Abstract:


Privacy regulations are being introduced and amended around the globe to effectively regulate the processing of consumer data. These regulations are often analyzed to fulfill compliance mandates and to aid the design of practical systems that improve consumer privacy. However, at present, this is done manually, making the task error-prone, while also incurring significant time, effort, and cost for companies. This paper describes the design and implementation of ARC, a framework that transforms unstructured and complex regulatory text into a structured representation, the ARC tuple(s), which can be queried to assist in the analysis and understanding of regulations. We demonstrate ARC’s effectiveness in extracting three forms of tuples with a high F-1 score (avg. 82.1% across all three) using four major privacy regulations: CCPA, GDPR, VCDPA, and PIPEDA. We then build ARCBert that identifies semantically similar phrases across regulations, enabling compliance analysts to identify common requirements.
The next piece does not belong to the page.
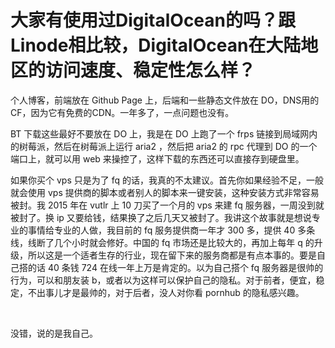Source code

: # 大家有使用过DigitalOcean的吗？跟Linode相比较，DigitalOcean在大陆地区的访问速度、稳定性怎么样？
<p>个人博客，前端放在 Github Page 上，后端和一些静态文件放在 DO，DNS用的CF，因为它有免费的CDN。一年多了，一点问题也没有。</p><p>BT 下载这些最好不要放在 DO 上，我是在 DO 上跑了一个 frps 链接到局域网内的树莓派，然后在树莓派上运行 aria2 ，然后把 aria2 的 rpc 代理到 DO 的一个端口上，就可以用 web 来操控了，这样下载的东西还可以直接存到硬盘里。</p><p>如果你买个 vps 只是为了 fq 的话，我真的不太建议。首先你如果经验不足，一般就会使用 vps 提供商的脚本或者别人的脚本来一键安装，这种安装方式非常容易被封。我 2015 年在 vutlr 上 10 刀买了一个月的 vps 来建 fq 服务器，一周没到就被封了。换 ip 又要给钱，结果换了之后几天又被封了。我讲这个故事就是想说专业的事情给专业的人做，我目前的 fq 服务提供商一年才 300 多，提供 40 多条线，线断了几个小时就会修好。中国的 fq 市场还是比较大的，再加上每年 q 的升级，所以这是一个适者生存的行业，现在留下来的服务商都是有点本事的。要是自己搭的话 40 条钱 724 在线一年上万是肯定的。以为自己搭个 fq 服务器是很帅的行为，可以和朋友装 b，或者以为这样可以保护自己的隐私。对于前者，便宜，稳定，不出事儿才是最帅的，对于后者，没人对你看 pornhub 的隐私感兴趣。</p><br></p><p>没错，说的是我自己。</p>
We run ARC on 16 additional privacy regulations and identify 1,556 ARC tuples and clusters of semantically similar phrases. Finally, we extend ARC to evaluate the compliance of privacy policies by comparing it against the disclosure requirements in the four regulations. Our empirical evaluation with the privacy policies of S&P 500 companies finds 476 missing disclosures, which when manually validated, result in 71.05% true positives, as well as the discovery of 288 additional missing disclosures from the partial matches identified by ARC.